PROBLEM DETAILS: Copy the records below, swapping each "zero-indexed" for "0-indexed" and leaving everything else unchanged.

MATERIAL FOR THIS EXERCISE:
◇ ◇ ◇

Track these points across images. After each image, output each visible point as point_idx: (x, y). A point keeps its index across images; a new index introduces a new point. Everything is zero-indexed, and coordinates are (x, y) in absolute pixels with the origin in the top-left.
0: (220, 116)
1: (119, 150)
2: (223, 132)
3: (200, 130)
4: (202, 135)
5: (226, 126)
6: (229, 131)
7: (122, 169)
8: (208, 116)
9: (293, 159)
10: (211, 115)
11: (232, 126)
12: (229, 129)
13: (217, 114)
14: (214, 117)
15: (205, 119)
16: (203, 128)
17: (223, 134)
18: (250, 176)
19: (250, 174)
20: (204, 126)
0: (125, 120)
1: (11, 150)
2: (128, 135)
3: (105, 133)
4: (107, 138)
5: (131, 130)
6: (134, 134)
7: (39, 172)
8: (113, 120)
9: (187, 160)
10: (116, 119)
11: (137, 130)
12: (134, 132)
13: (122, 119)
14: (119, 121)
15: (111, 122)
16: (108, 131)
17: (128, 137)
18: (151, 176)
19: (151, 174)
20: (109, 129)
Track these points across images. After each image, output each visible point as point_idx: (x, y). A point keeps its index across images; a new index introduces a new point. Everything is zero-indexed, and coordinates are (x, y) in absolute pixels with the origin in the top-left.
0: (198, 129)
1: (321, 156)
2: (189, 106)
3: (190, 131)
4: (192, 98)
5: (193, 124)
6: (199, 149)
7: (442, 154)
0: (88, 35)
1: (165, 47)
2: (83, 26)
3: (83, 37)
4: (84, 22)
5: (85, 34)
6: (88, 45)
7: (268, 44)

◇ ◇ ◇

SOLUTION TO THIS PROBLEM:
Track these points across images. After each image, output each visible point as point_idx: (x, y). A point keeps its index across images; a new index introduces a new point. Everything is 0-indexed, and coordinates are (x, y) in absolute pixels with the origin in the top-left.
0: (220, 116)
1: (119, 150)
2: (223, 132)
3: (200, 130)
4: (202, 135)
5: (226, 126)
6: (229, 131)
7: (122, 169)
8: (208, 116)
9: (293, 159)
10: (211, 115)
11: (232, 126)
12: (229, 129)
13: (217, 114)
14: (214, 117)
15: (205, 119)
16: (203, 128)
17: (223, 134)
18: (250, 176)
19: (250, 174)
20: (204, 126)
0: (125, 120)
1: (11, 150)
2: (128, 135)
3: (105, 133)
4: (107, 138)
5: (131, 130)
6: (134, 134)
7: (39, 172)
8: (113, 120)
9: (187, 160)
10: (116, 119)
11: (137, 130)
12: (134, 132)
13: (122, 119)
14: (119, 121)
15: (111, 122)
16: (108, 131)
17: (128, 137)
18: (151, 176)
19: (151, 174)
20: (109, 129)
Track these points across images. After each image, output each visible point as point_idx: (x, y). A point keeps its index across images; a new index introduces a new point. Everything is 0-indexed, and coordinates are (x, y) in absolute pixels with the origin in the top-left.
0: (198, 129)
1: (321, 156)
2: (189, 106)
3: (190, 131)
4: (192, 98)
5: (193, 124)
6: (199, 149)
7: (442, 154)
0: (88, 35)
1: (165, 47)
2: (83, 26)
3: (83, 37)
4: (84, 22)
5: (85, 34)
6: (88, 45)
7: (268, 44)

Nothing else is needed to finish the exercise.